Before coming to Keck Observatory, Armandroff worked at the National Optical Astronomy Observatory (NOAO) in Tucson, Ariz. for 19 years, holding positions of associate director and director of the NOAO Gemini Science Center.

He is a 1982 graduate in astronomy of Wesleyan University, and he earned his Master’s and Ph.D. degrees in astronomy from Yale University.

His scientific research has focused dwarf spheroidal galaxies, stellar populations in the Milky Way galaxy and nearby galaxies, globular clusters, chemical evolution of galaxies, and dark matter.

As executive director of the W. M. Keck Observatory, Armandroff reports to a governing board representing the observatory’s founding partners, the California Institute of Technology (Caltech) and the University of California. The governing board also has liaisons from the NASA, the W. M. Keck Foundation, and the University of Hawaii.

In 2013, Keck Observatory managed a budget of $25 million to support the organization’s 120 professional staff, operations, and advanced instrument initiatives.

“Taft did an exceptional job in maintaining the high productivity of Keck Observatory,” said Tom Soifer, Caltech Professor of Physics and a member of the California Association for Astronomical Research (CARA) Board. “During his tenure federal and privately funded cutting edge instruments were built and great advances were made in adaptive optics. We wish him well in his new job.”

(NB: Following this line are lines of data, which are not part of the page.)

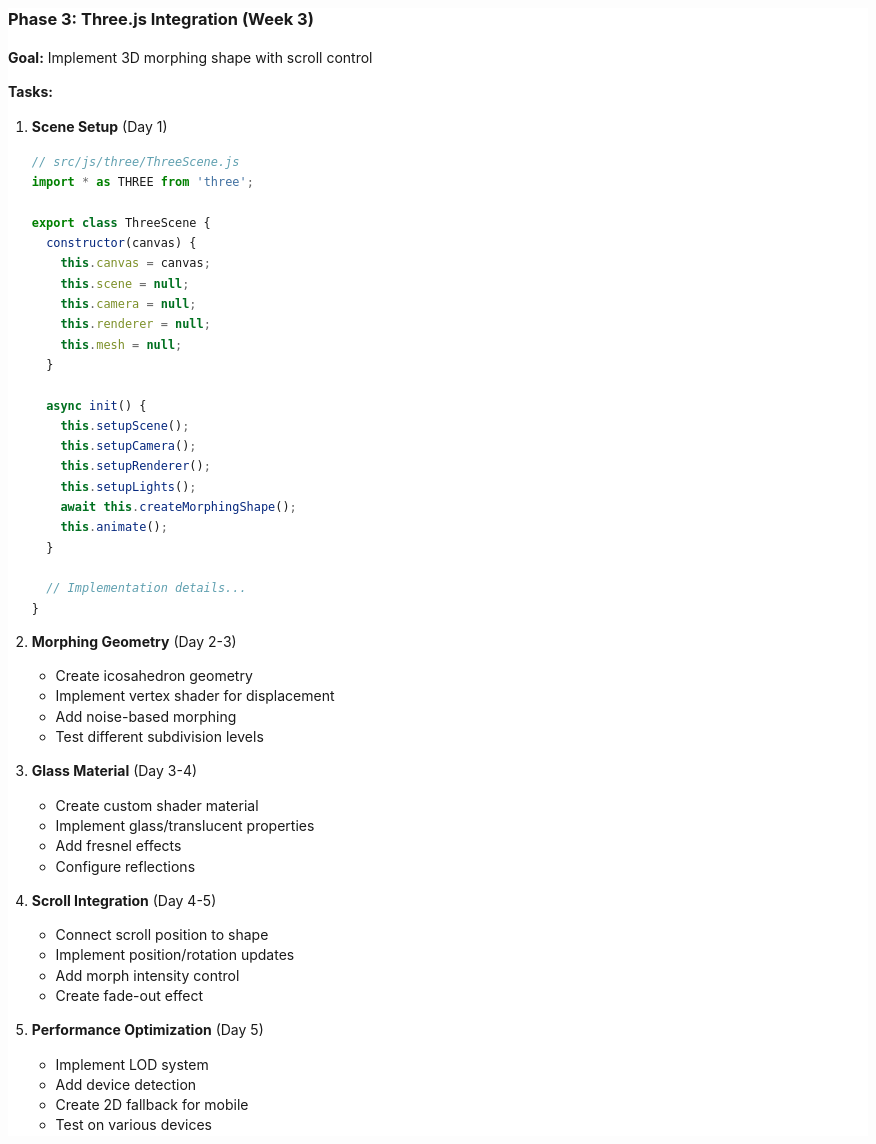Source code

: 
### Phase 3: Three.js Integration (Week 3)

**Goal:** Implement 3D morphing shape with scroll control

**Tasks:**

1. **Scene Setup** (Day 1)
   ```javascript
   // src/js/three/ThreeScene.js
   import * as THREE from 'three';
   
   export class ThreeScene {
     constructor(canvas) {
       this.canvas = canvas;
       this.scene = null;
       this.camera = null;
       this.renderer = null;
       this.mesh = null;
     }
     
     async init() {
       this.setupScene();
       this.setupCamera();
       this.setupRenderer();
       this.setupLights();
       await this.createMorphingShape();
       this.animate();
     }
     
     // Implementation details...
   }
   ```

2. **Morphing Geometry** (Day 2-3)
   - Create icosahedron geometry
   - Implement vertex shader for displacement
   - Add noise-based morphing
   - Test different subdivision levels

3. **Glass Material** (Day 3-4)
   - Create custom shader material
   - Implement glass/translucent properties
   - Add fresnel effects
   - Configure reflections

4. **Scroll Integration** (Day 4-5)
   - Connect scroll position to shape
   - Implement position/rotation updates
   - Add morph intensity control
   - Create fade-out effect

5. **Performance Optimization** (Day 5)
   - Implement LOD system
   - Add device detection
   - Create 2D fallback for mobile
   - Test on various devices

The W. M. Keck Observatory operates the largest, most scientifically productive telescopes on Earth. The two, 10-meter optical/infrared telescopes on the summit of Mauna Kea on the Island of Hawaii feature a suite of advanced instruments including imagers, multi-object spectrographs, high-resolution spectrographs, integral-field spectroscopy and world-leading laser guide star adaptive optics systems.

Keck Observatory is a private 501(c) 3 non-profit organization (CARA) and a scientific partnership of the California Institute of Technology, the University of California and NASA.